Reputation: 1998
I read that functions in C may use local stack-based variables, and they are allocated simply by decrementing the stack pointer by the amount of space required. This is always done in four-byte chunks (if I am not mistaken). But, what if run code like following:
void foo(void)
{
char str[6];
......
}
What size does var str
occupy? 6
bytes or 6 × 4
bytes as per the four-byte chunks.
Upvotes: 4
Views: 435
Reputation: 8195
If you have:
char str[6];
int a;
char b;
char c;
The stack will be of sufficient size to contain all these variables and be divisible by 4 (or whatever alignment is required). But each variable does not need to be aligned on the same boundary (though there may be hardware requirements).
On my system, compiling the above and printing out the addresses of the stack variables (leading digits removed for brevity):
&str -- 18
&a -- 12
&b -- 10
&c -- 11
i.e the compiler will arrange for the stack to be aligned, but the variables do not need to be padded.
Upvotes: 0
Reputation: 5533
Data alignment is a CPU requirement which means that the alignment amount changes from a CPU to another, keep that in mind.
Speaking about stack data-alignment, gcc
for example keeps the data aligned using an option called -mpreferred-stack-boundary=n
where the data will be aligned to 2^n
.
By default, the value of n
is 4 which makes the stack-alignment 16-bytes.
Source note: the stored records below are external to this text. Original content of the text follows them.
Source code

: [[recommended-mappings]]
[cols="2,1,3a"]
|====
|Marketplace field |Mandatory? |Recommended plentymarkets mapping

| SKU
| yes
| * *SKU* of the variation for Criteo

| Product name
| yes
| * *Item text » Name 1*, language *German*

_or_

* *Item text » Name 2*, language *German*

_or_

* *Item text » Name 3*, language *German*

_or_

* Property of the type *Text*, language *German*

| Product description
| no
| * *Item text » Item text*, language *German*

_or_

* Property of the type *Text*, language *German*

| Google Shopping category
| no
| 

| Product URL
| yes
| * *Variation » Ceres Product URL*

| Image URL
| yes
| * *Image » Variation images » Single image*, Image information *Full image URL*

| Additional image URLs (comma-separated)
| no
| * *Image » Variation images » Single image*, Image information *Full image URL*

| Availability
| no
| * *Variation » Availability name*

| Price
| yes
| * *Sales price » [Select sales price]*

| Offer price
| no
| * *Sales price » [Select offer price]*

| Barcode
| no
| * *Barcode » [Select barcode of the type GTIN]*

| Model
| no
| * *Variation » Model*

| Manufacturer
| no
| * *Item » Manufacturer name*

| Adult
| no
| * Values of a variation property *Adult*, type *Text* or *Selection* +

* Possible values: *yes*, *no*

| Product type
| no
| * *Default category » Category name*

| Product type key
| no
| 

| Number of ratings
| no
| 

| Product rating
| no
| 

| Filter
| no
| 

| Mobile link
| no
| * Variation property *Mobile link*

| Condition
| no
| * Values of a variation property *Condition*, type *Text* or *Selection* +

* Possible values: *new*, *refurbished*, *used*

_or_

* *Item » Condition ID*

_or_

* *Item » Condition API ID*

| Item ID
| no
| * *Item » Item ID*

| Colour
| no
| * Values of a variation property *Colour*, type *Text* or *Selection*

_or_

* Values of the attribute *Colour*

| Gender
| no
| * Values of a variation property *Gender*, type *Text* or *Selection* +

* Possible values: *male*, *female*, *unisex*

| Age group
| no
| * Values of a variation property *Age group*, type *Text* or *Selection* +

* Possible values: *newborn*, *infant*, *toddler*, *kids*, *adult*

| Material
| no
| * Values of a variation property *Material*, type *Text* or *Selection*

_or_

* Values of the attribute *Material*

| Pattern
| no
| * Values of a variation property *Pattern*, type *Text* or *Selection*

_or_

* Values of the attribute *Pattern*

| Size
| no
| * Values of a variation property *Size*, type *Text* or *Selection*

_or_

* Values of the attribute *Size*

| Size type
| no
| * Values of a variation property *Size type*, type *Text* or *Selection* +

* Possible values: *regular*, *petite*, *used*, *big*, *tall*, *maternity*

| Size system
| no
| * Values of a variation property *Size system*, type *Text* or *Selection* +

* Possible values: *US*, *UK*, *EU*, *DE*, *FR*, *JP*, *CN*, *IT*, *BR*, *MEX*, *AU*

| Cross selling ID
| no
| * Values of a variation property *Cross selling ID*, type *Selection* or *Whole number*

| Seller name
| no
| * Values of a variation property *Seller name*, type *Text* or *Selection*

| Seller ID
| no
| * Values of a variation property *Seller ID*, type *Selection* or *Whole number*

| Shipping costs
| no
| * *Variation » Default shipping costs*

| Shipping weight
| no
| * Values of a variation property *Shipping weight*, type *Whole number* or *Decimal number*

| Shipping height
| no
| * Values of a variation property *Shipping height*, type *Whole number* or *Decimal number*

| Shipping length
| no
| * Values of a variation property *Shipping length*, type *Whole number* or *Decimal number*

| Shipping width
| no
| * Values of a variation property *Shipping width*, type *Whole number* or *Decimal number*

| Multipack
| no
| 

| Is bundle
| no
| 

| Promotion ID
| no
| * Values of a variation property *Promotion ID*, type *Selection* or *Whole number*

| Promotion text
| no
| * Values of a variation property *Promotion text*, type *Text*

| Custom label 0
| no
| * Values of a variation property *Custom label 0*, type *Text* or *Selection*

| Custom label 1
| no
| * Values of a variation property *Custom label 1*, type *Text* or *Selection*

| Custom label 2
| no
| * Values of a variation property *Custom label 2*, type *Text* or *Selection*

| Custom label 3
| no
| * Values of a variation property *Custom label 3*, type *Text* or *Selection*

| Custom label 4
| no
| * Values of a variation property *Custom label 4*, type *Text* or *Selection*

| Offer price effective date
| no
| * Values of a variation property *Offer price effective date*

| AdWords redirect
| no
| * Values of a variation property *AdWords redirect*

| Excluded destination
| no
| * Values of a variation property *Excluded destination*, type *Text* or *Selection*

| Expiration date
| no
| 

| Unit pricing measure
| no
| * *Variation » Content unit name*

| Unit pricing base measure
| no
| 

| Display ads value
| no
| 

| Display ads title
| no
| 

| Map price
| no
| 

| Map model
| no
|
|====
What this means is that you'll find yourself allocating 16 bytes in stack memory although what you explictly allocated was just an integer.
int main()
{
char ar[6] = {1,2,3,4,5,6};
int x = 10;
int y = 12 + (int) ar[1] + x;
return y;
}
Compiling this code with gcc on my CPU produces the following assembly(posting only the stack-allocation instruction):
subl $32, %esp
But why 32? we're allocating data that fits exactly in 16 bytes.
Well, there are 8 bytes gcc needs to keep saved for the leave
and ret
which makes the total needed memory 24.
BUT, the alignment requirement is 16-bytes and thus gcc needs to allocate stack-space so that it's made up of 16-bytes chunks; making that 24 bytes to 32 solves the problem.
You'll have enough space for your variables, for the ret
and leave
and it's made of two 16-bytes chunks.
Upvotes: 2
Reputation: 23699
I guess you are getting confused between data size and data alignment. There is no general rule, but, on modern computers, your variable will be stored in 6 bytes. On the other side, the next element won't necessarily be stored at the next byte. This is known as data structure padding.
The word-aligned architectures, where every variable must begin on an address which is a multiple of the word size, are becoming rare. With new processors such as SPARC or x86, variables are self-aligned. It means that they have to begin on an address which is a multiple of its type size.
Therefore, there is no "four-bytes chuck rule" on non-exotic computers. In your example, str
will be stored with 6 bytes. If you declare a variable with an alignment of 8 bytes for instance (such as double
on x86), there will be 2 padding bytes inserted by your compiler.
Alignment is fixed by the compiler, according to your architecture. So the standard doesn't define anything about it. You may find further informations on Wikipedia.
Upvotes: 0
Reputation: 5163
The rule of allocating in 4-byte chunks is not valid in all cases. For example, ARM eabi requires aligment of 64-bit integers and doubles on 8-byte boundaries.
Usually the allocated space matches the rules of data packing into structures. So char[6]
would actually take 6 bytes (usually), but the padding of the data (for the next field) can use few bytes more.
Example:
struct X
{
char field1[6];
};
So the structure X size would be 8
structure Y
{
char field1[2];
double field2;
};
Structure Y is usually something like 8
, 12
or 16
bytes depending on architecture.
Same rules are applied to automatic stack variables: usually the padding is dictated not by type you are using, but by the next type you are going to use. And rules sometimes are a bit vague.
Upvotes: 0
Reputation: 531175
The four-byte-chunk rule just means that the stack pointer must point to an address that is a multiple of four. In this case, allocating 8 bytes satisfies that rule, and such a block is large enough to hold a 6-character array with only 2 bytes of padding.